Tingginya disparitas antara angka pernikahan dibawah umur di KUA dengan angka kehamilan dan persalinan remaja menunjukkan: Pertama, Penyabab perkawinan bawah umur yang tercatat memang karena hamil atau sekurang-kurangnya sudah melakukan hubungan seksual. Kedua, berdasarkan sosial kultural masyarakat Belitung Timur, remaja hamil dan melahirkan yang tidak tercatat menikah di KUA, biasanya melakukan pernikahan “liar” Bawah Tangan

Ketiga, angka disparitas yang paling tinggi terjadi di Kecamatan yang juga menjadi pusat perkawinan Bawah Tangan; yaitu Kecamatan Gantung dan Kecamatan Manggar. Keempat, Angka disparitas yang rendah juga melibatkan peran tokoh masyarakat dalam menyadarkan warga pentingnya pencatatan perkawinan dengan menikah di KUA meskipun bawah umur. Diantaranya, para tokoh masyarakat bukan hanya memberika penyadaran langsung secra lisan, tapi juga sanksi sosial dengan enggan menghadiri akad nikah Bawah Tangan.
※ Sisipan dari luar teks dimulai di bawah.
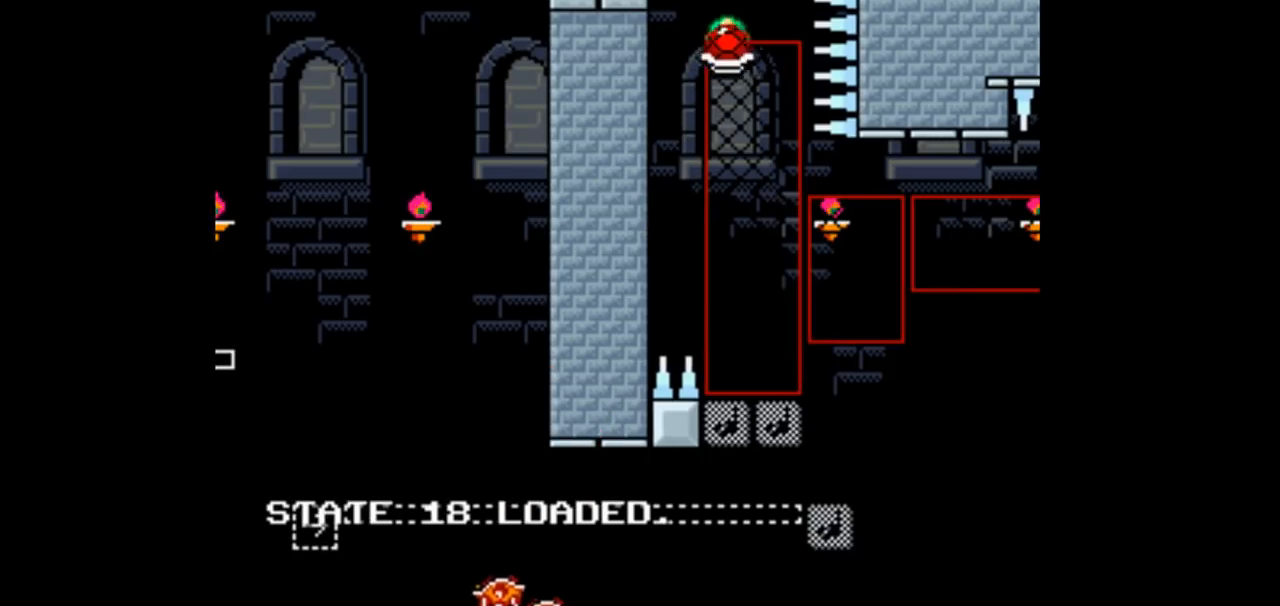
{"buttons": ["B", "Y"], "events": [[67, "DPAD_LEFT", "up"], [367, "DPAD_RIGHT", "down"], [467, "DPAD_RIGHT", "up"]]}
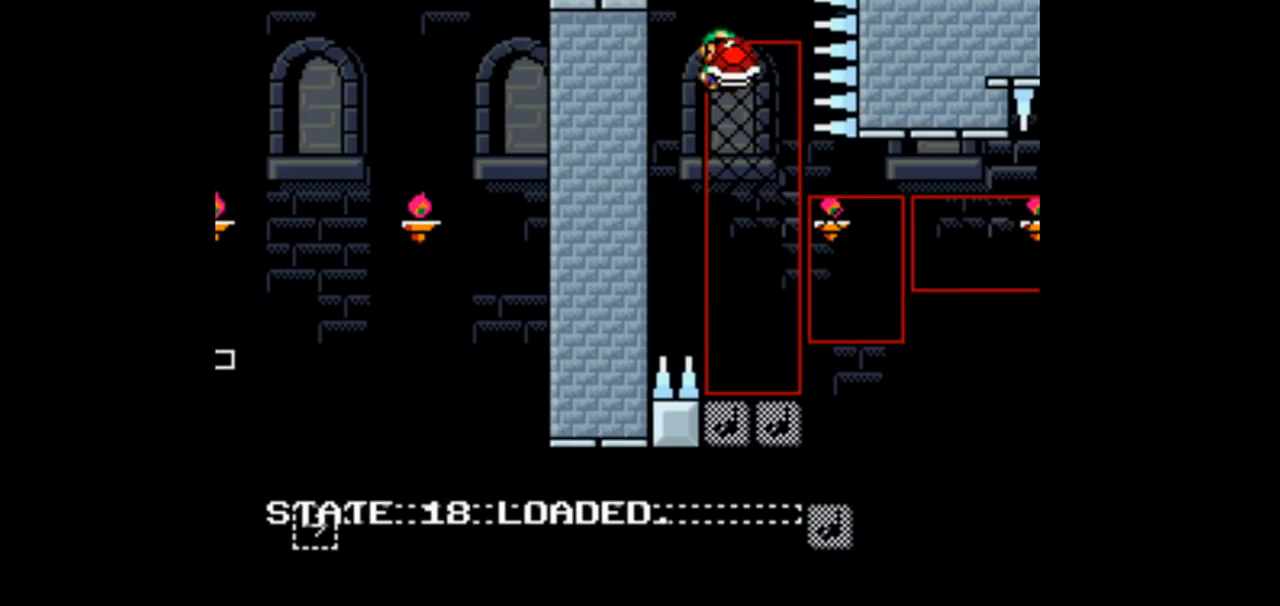
{"buttons": ["B", "Y"], "events": []}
Kelima, secara teoritis, estimasi perkawinan bawah umur yang dilakukan Bawah Tangan didapat dengan mengurangi angka terendah dari kehamilah/persalinan kemudian dikurangi dengan angka perkawinan bawah umur yang tercatat di KUA. Namun secara faktual ternyata bisa melampaui angka dari hasil pengurangan tersebut. Sebagaimana penelusuran di KUA Kec. Simpang Renggiang. Keenam, kalau Simpang Renggiang dengan disparitas perkawinan bawah umur hanya satu orang saja ternyata masih ditemukan potensi enam orang yang menikah Bawah Tangan. Bagaimana dengan Kecamatan dengan disparitas yang sangat tinggi ?

 

Ironi Perkawinan Bawah Tangan di Belitung Timur

Pertama, banyak yang mengira perkawinan Bawah Tangan sah secara hukum agama dan hanya tidak tercatat secara hukum negara. Faktanya banyak perkawinan tidak sah karena minimnya pemahaman munakahat “Penghulu Liar” yang memandu nikah. Seperti halnya terkait dengan tartibul wali, menunjuk dirinya sebagai wali hakim, tidak bisa membedakan konskwensi dari Ba’in dan Raj’i, masa iddah, dan lain-lain.

Kedua, jangan kira nikah Bawah Tangan bertarif seikhlasnya, Faktanya Penghulu Liar meminta upah yang mahal, atau “pekeras” dalam istilah Belitung. Dari hasil penuturan terendah mulai dari lima ratus ribu hingga lebih darti satu juta tergantung status sosial/ekonomi Calon Pengantin. Padahal nikah di KUA GRATIS

Ketiga, perkawinan Bawah Tangan diangap sebagai solusi ketika perkawinan di KUA dinggap menyusahkan. Padahal, setelah nikah Bawah Tangan, untuk mendapatkan buku nikah harus melalui sidang Isbat Nikah di Pengadilan Agama. Bahkan pernikahan bawah umur kecil kemungkinan diterima permohonan isbatnya.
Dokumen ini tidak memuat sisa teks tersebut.